[[ DATA SUPPLIED open ]]

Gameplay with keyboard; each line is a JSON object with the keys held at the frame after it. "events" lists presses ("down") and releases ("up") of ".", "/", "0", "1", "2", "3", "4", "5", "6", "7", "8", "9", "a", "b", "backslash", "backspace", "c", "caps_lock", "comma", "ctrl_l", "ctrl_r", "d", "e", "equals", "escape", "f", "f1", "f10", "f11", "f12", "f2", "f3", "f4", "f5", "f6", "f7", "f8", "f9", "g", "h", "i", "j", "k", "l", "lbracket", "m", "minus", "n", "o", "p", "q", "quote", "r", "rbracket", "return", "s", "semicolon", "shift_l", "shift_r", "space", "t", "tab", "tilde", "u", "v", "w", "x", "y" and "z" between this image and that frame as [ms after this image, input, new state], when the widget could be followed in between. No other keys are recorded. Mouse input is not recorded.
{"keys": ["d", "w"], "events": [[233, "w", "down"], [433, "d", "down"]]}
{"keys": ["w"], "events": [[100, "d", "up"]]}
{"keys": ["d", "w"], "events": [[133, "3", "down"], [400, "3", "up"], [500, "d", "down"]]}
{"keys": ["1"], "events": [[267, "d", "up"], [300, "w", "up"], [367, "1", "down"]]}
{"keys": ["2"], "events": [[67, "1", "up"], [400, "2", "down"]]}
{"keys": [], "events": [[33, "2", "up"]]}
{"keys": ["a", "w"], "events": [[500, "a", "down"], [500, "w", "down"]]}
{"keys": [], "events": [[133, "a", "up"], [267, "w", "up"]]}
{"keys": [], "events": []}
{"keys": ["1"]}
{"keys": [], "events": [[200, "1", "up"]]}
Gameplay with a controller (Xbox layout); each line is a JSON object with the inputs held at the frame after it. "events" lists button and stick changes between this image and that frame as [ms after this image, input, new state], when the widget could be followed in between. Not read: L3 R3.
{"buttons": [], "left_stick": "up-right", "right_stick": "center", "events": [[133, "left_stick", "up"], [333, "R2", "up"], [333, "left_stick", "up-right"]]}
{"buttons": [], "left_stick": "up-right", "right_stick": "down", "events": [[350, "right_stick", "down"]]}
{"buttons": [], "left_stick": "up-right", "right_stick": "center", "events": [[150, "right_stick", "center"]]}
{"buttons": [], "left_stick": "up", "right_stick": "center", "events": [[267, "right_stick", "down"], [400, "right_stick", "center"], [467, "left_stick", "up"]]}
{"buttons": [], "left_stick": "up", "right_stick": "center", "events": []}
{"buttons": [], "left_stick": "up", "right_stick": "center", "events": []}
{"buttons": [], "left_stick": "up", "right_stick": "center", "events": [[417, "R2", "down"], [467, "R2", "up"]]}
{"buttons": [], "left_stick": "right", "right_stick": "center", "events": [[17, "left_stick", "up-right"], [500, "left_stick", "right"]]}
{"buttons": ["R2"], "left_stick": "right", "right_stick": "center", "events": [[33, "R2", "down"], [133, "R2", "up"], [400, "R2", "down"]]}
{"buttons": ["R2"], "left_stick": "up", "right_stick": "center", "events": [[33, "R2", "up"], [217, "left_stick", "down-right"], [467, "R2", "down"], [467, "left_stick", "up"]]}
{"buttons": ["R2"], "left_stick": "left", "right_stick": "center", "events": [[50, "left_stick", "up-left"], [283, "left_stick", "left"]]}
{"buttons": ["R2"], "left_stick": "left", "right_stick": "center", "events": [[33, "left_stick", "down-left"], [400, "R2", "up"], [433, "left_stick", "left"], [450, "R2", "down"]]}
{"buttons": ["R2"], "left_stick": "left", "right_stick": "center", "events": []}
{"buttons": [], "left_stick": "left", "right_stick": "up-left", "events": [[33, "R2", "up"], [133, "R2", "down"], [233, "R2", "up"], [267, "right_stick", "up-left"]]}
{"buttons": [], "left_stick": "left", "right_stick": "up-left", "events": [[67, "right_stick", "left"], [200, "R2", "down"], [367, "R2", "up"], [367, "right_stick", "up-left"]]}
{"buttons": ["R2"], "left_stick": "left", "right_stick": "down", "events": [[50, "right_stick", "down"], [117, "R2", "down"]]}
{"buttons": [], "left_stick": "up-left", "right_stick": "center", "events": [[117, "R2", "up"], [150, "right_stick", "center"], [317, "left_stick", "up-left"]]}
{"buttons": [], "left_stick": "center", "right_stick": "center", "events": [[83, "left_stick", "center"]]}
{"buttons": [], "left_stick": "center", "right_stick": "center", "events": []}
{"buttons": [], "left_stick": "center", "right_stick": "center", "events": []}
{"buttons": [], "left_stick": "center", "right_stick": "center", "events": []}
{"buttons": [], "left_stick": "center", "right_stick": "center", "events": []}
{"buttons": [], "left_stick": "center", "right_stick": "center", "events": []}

[[ DATA SUPPLIED closed ]]

YOUR OBJECTIVE
The entries above must be returned in full, exactly as shown.

EXPECTED ANSWER
Gameplay with keyboard; each line is a JSON object with the keys held at the frame after it. "events" lists presses ("down") and releases ("up") of ".", "/", "0", "1", "2", "3", "4", "5", "6", "7", "8", "9", "a", "b", "backslash", "backspace", "c", "caps_lock", "comma", "ctrl_l", "ctrl_r", "d", "e", "equals", "escape", "f", "f1", "f10", "f11", "f12", "f2", "f3", "f4", "f5", "f6", "f7", "f8", "f9", "g", "h", "i", "j", "k", "l", "lbracket", "m", "minus", "n", "o", "p", "q", "quote", "r", "rbracket", "return", "s", "semicolon", "shift_l", "shift_r", "space", "t", "tab", "tilde", "u", "v", "w", "x", "y" and "z" between this image and that frame as [ms after this image, input, new state], when the widget could be followed in between. No other keys are recorded. Mouse input is not recorded.
{"keys": ["d", "w"], "events": [[233, "w", "down"], [433, "d", "down"]]}
{"keys": ["w"], "events": [[100, "d", "up"]]}
{"keys": ["d", "w"], "events": [[133, "3", "down"], [400, "3", "up"], [500, "d", "down"]]}
{"keys": ["1"], "events": [[267, "d", "up"], [300, "w", "up"], [367, "1", "down"]]}
{"keys": ["2"], "events": [[67, "1", "up"], [400, "2", "down"]]}
{"keys": [], "events": [[33, "2", "up"]]}
{"keys": ["a", "w"], "events": [[500, "a", "down"], [500, "w", "down"]]}
{"keys": [], "events": [[133, "a", "up"], [267, "w", "up"]]}
{"keys": [], "events": []}
{"keys": ["1"]}
{"keys": [], "events": [[200, "1", "up"]]}
Gameplay with a controller (Xbox layout); each line is a JSON object with the inputs held at the frame after it. "events" lists button and stick changes between this image and that frame as [ms after this image, input, new state], when the widget could be followed in between. Not read: L3 R3.
{"buttons": [], "left_stick": "up-right", "right_stick": "center", "events": [[133, "left_stick", "up"], [333, "R2", "up"], [333, "left_stick", "up-right"]]}
{"buttons": [], "left_stick": "up-right", "right_stick": "down", "events": [[350, "right_stick", "down"]]}
{"buttons": [], "left_stick": "up-right", "right_stick": "center", "events": [[150, "right_stick", "center"]]}
{"buttons": [], "left_stick": "up", "right_stick": "center", "events": [[267, "right_stick", "down"], [400, "right_stick", "center"], [467, "left_stick", "up"]]}
{"buttons": [], "left_stick": "up", "right_stick": "center", "events": []}
{"buttons": [], "left_stick": "up", "right_stick": "center", "events": []}
{"buttons": [], "left_stick": "up", "right_stick": "center", "events": [[417, "R2", "down"], [467, "R2", "up"]]}
{"buttons": [], "left_stick": "right", "right_stick": "center", "events": [[17, "left_stick", "up-right"], [500, "left_stick", "right"]]}
{"buttons": ["R2"], "left_stick": "right", "right_stick": "center", "events": [[33, "R2", "down"], [133, "R2", "up"], [400, "R2", "down"]]}
{"buttons": ["R2"], "left_stick": "up", "right_stick": "center", "events": [[33, "R2", "up"], [217, "left_stick", "down-right"], [467, "R2", "down"], [467, "left_stick", "up"]]}
{"buttons": ["R2"], "left_stick": "left", "right_stick": "center", "events": [[50, "left_stick", "up-left"], [283, "left_stick", "left"]]}
{"buttons": ["R2"], "left_stick": "left", "right_stick": "center", "events": [[33, "left_stick", "down-left"], [400, "R2", "up"], [433, "left_stick", "left"], [450, "R2", "down"]]}
{"buttons": ["R2"], "left_stick": "left", "right_stick": "center", "events": []}
{"buttons": [], "left_stick": "left", "right_stick": "up-left", "events": [[33, "R2", "up"], [133, "R2", "down"], [233, "R2", "up"], [267, "right_stick", "up-left"]]}
{"buttons": [], "left_stick": "left", "right_stick": "up-left", "events": [[67, "right_stick", "left"], [200, "R2", "down"], [367, "R2", "up"], [367, "right_stick", "up-left"]]}
{"buttons": ["R2"], "left_stick": "left", "right_stick": "down", "events": [[50, "right_stick", "down"], [117, "R2", "down"]]}
{"buttons": [], "left_stick": "up-left", "right_stick": "center", "events": [[117, "R2", "up"], [150, "right_stick", "center"], [317, "left_stick", "up-left"]]}
{"buttons": [], "left_stick": "center", "right_stick": "center", "events": [[83, "left_stick", "center"]]}
{"buttons": [], "left_stick": "center", "right_stick": "center", "events": []}
{"buttons": [], "left_stick": "center", "right_stick": "center", "events": []}
{"buttons": [], "left_stick": "center", "right_stick": "center", "events": []}
{"buttons": [], "left_stick": "center", "right_stick": "center", "events": []}
{"buttons": [], "left_stick": "center", "right_stick": "center", "events": []}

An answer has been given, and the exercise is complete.